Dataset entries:
____________________
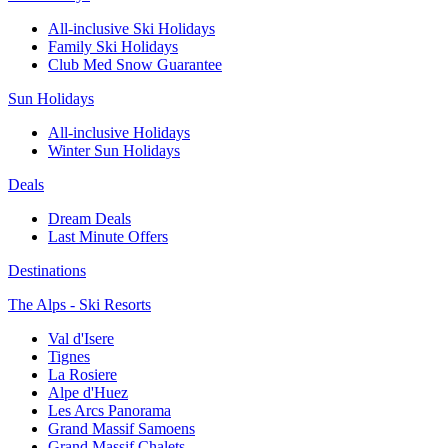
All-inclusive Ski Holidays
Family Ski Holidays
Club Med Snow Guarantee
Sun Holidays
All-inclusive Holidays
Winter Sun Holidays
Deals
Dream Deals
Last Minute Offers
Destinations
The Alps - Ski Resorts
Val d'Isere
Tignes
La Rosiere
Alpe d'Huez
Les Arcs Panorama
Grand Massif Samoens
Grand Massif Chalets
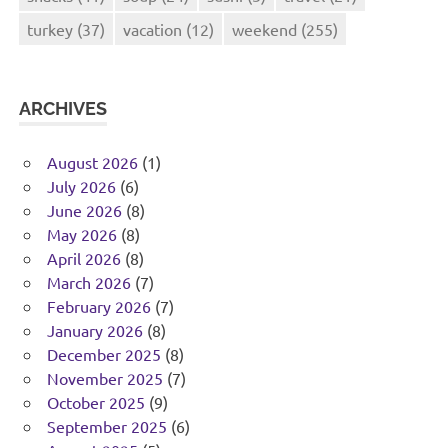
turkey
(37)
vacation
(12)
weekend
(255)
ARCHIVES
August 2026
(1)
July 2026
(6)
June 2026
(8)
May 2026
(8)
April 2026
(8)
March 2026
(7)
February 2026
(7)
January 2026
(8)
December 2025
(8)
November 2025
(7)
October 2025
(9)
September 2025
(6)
____________________
Action item:
If a line in the records includes the string "Massif", copy it.

Output:
Grand Massif Samoens
Grand Massif Chalets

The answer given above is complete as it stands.